**TO DO**
Without including any pictures, reproduce the full listing exactly.

**DATA SECTION**
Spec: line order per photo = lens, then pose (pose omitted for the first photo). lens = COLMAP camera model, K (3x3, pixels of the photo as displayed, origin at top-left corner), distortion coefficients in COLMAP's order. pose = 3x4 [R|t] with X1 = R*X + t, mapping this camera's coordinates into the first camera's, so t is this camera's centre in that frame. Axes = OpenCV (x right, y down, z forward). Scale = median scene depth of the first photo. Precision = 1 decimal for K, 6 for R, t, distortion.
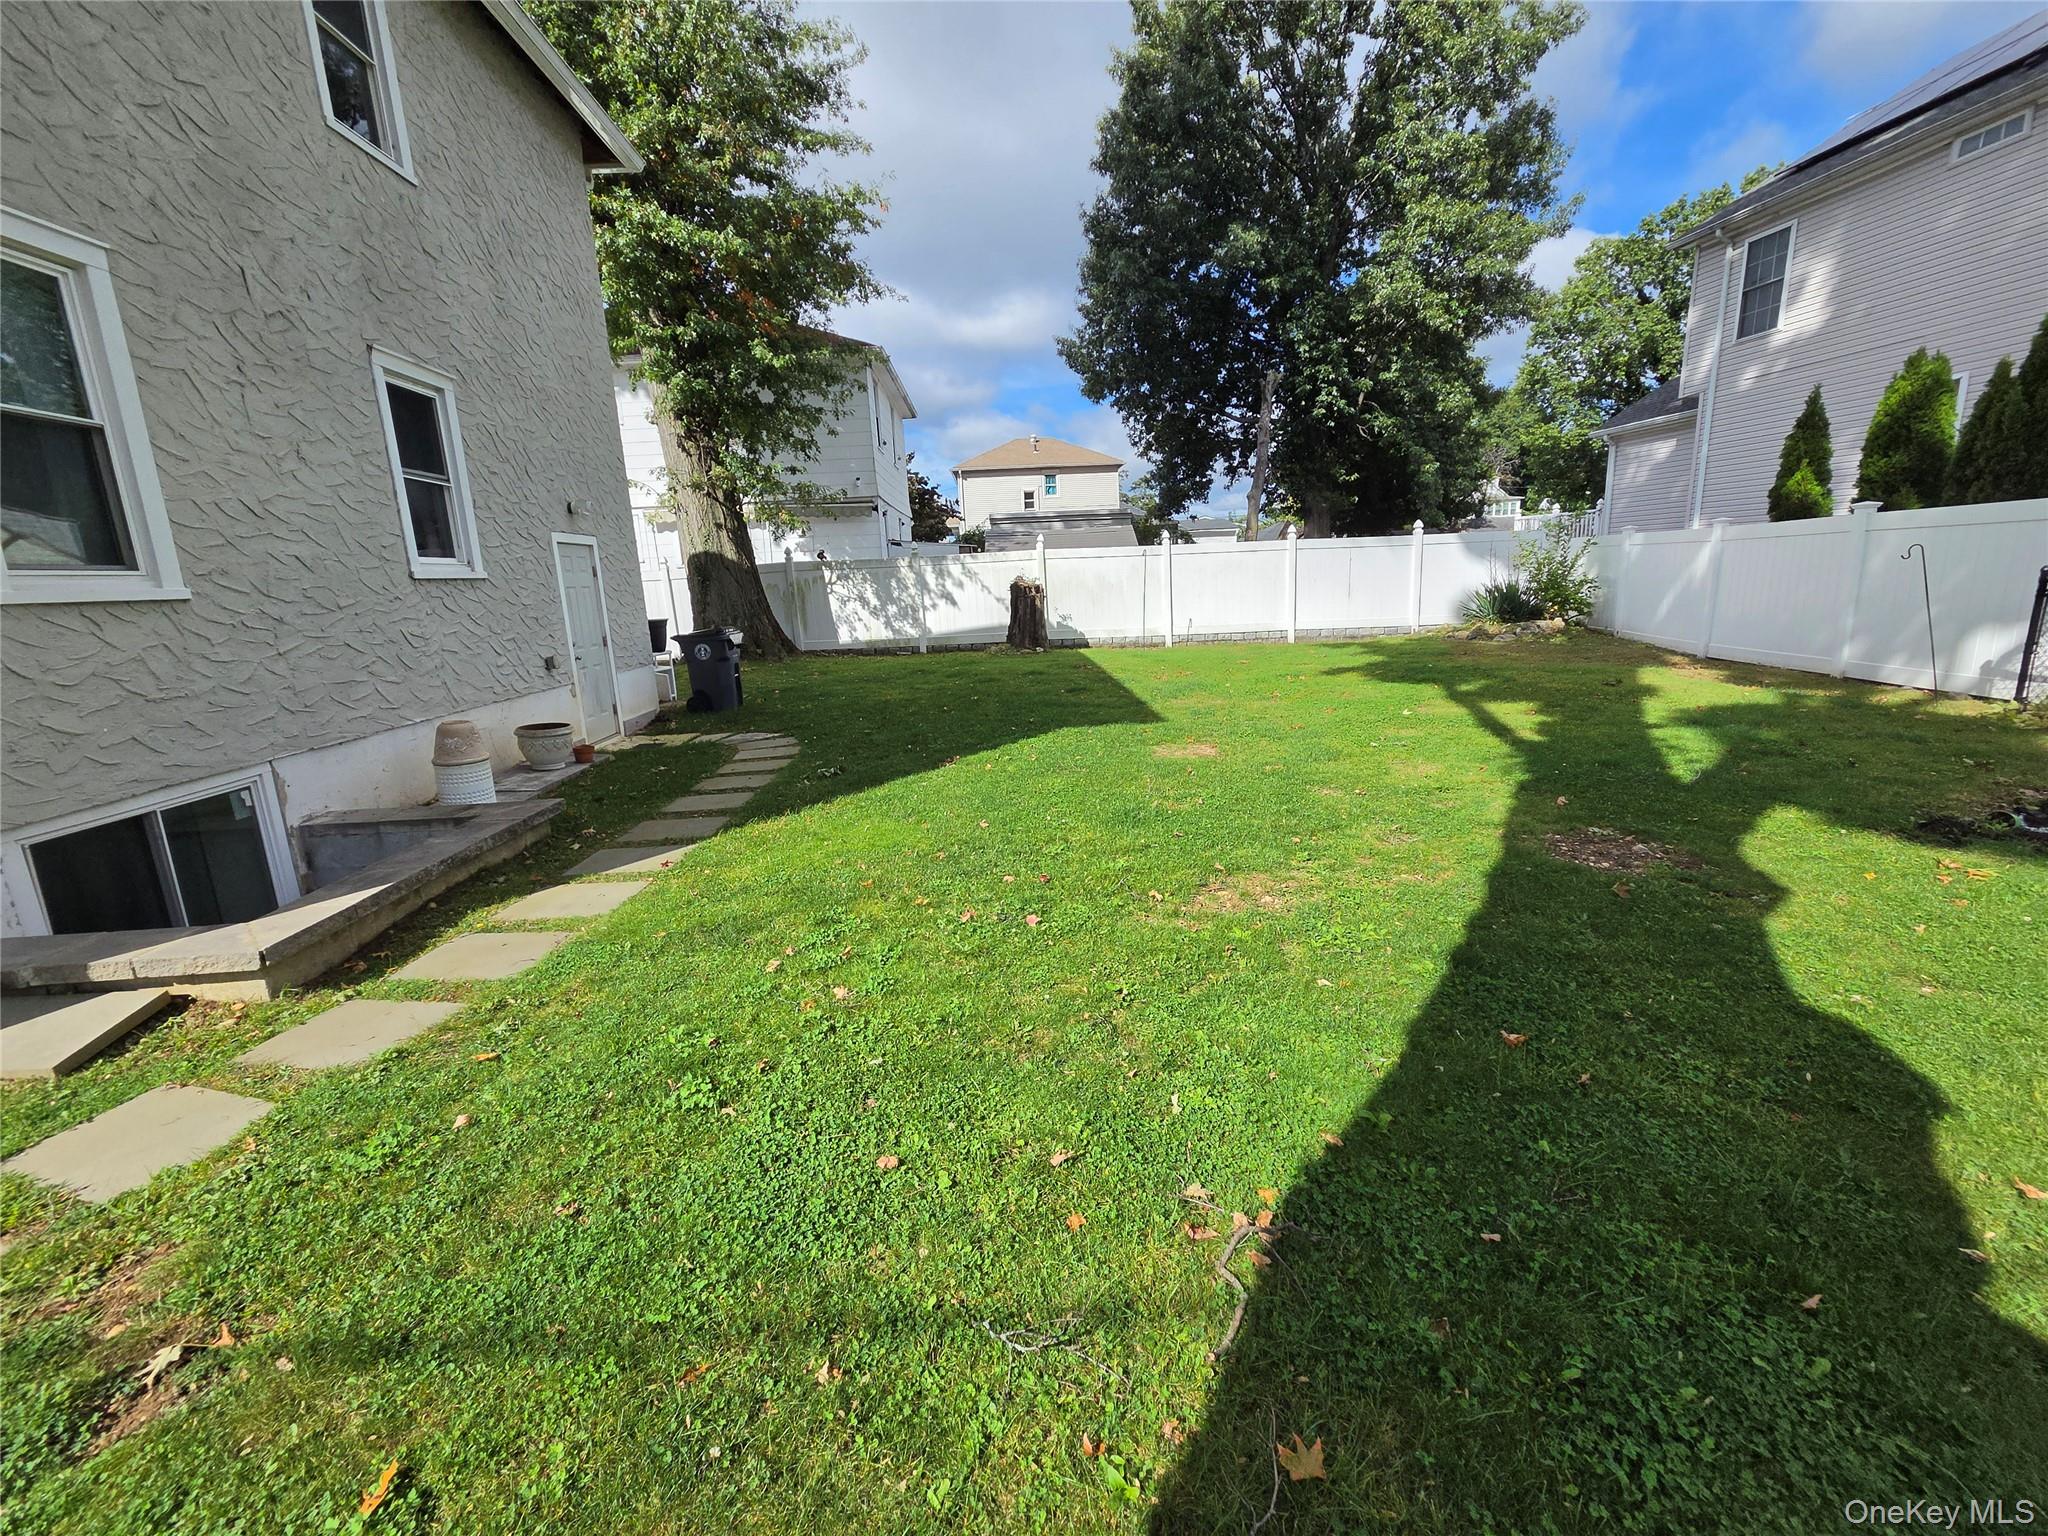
lens RADIAL K [[847.4, 0, 1020.6], [0, 847.4, 758.9], [0, 0, 1]] dist [-0.000118, 0.004124]
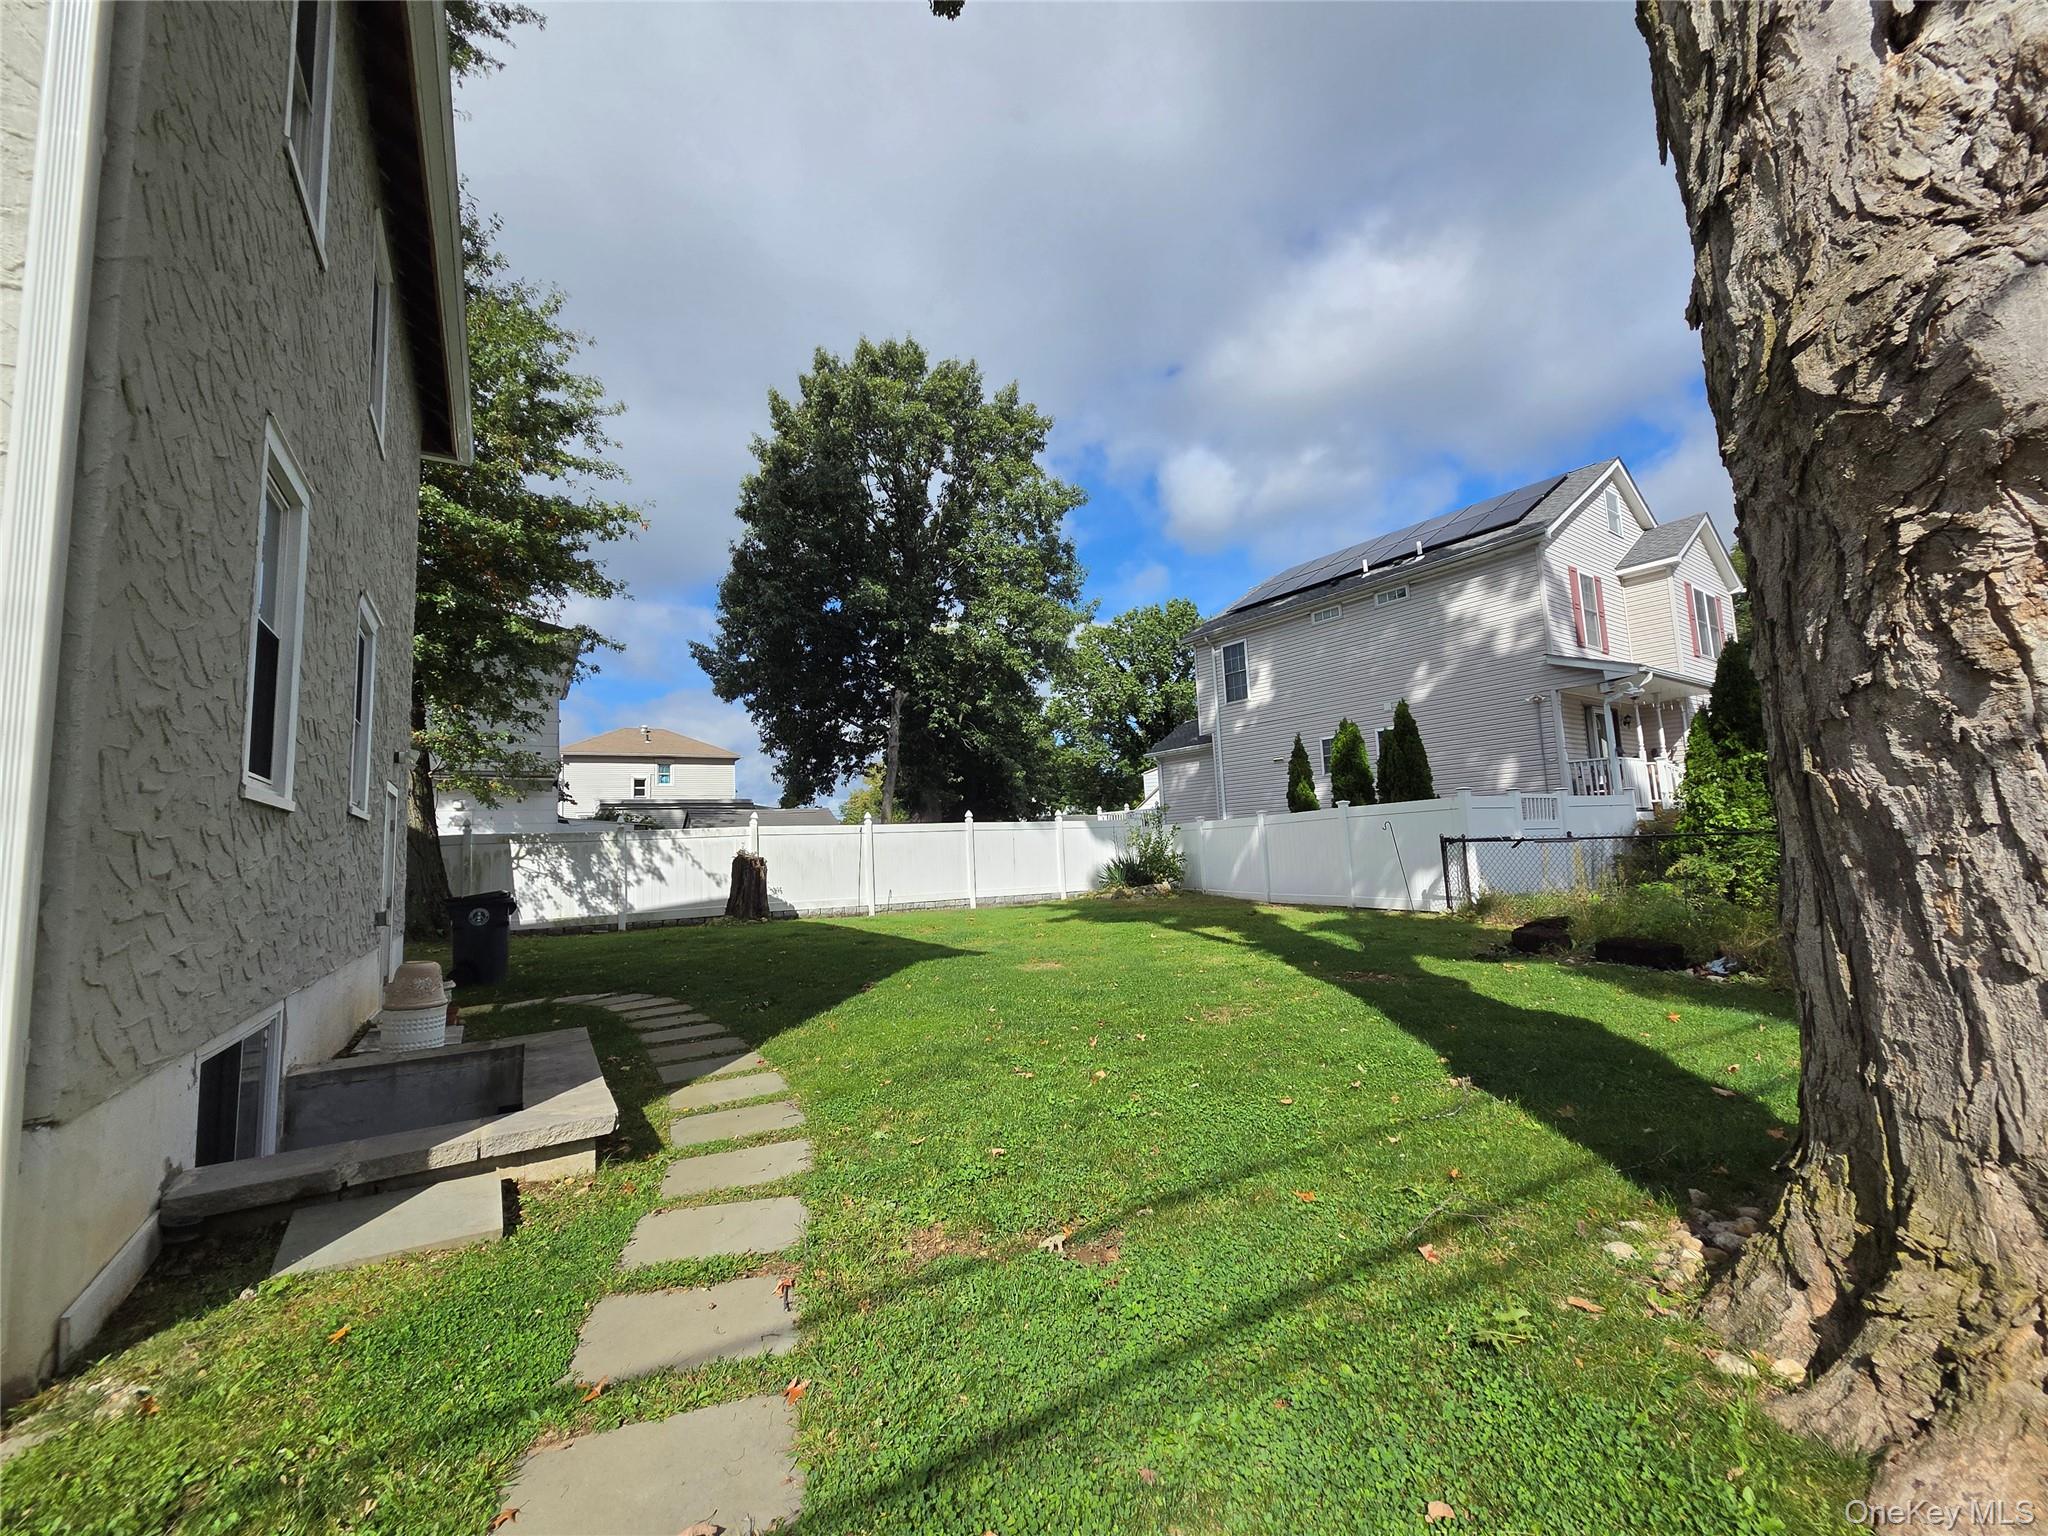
lens RADIAL K [[847.4, 0, 1025.1], [0, 847.4, 760.0], [0, 0, 1]] dist [-0.000118, 0.004124]
pose [[0.876076, 0.056793, 0.478817, -0.186351], [0.107877, 0.944780, -0.309440, 0.036625], [-0.469951, 0.322747, 0.821572, -0.050496]]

**EXERCISE SOLUTION**
Spec: line order per photo = lens, then pose (pose omitted for the first photo). lens = COLMAP camera model, K (3x3, pixels of the photo as displayed, origin at top-left corner), distortion coefficients in COLMAP's order. pose = 3x4 [R|t] with X1 = R*X + t, mapping this camera's coordinates into the first camera's, so t is this camera's centre in that frame. Axes = OpenCV (x right, y down, z forward). Scale = median scene depth of the first photo. Precision = 1 decimal for K, 6 for R, t, distortion.
lens RADIAL K [[847.4, 0, 1020.6], [0, 847.4, 758.9], [0, 0, 1]] dist [-0.000118, 0.004124]
lens RADIAL K [[847.4, 0, 1025.1], [0, 847.4, 760.0], [0, 0, 1]] dist [-0.000118, 0.004124]
pose [[0.876076, 0.056793, 0.478817, -0.186351], [0.107877, 0.944780, -0.309440, 0.036625], [-0.469951, 0.322747, 0.821572, -0.050496]]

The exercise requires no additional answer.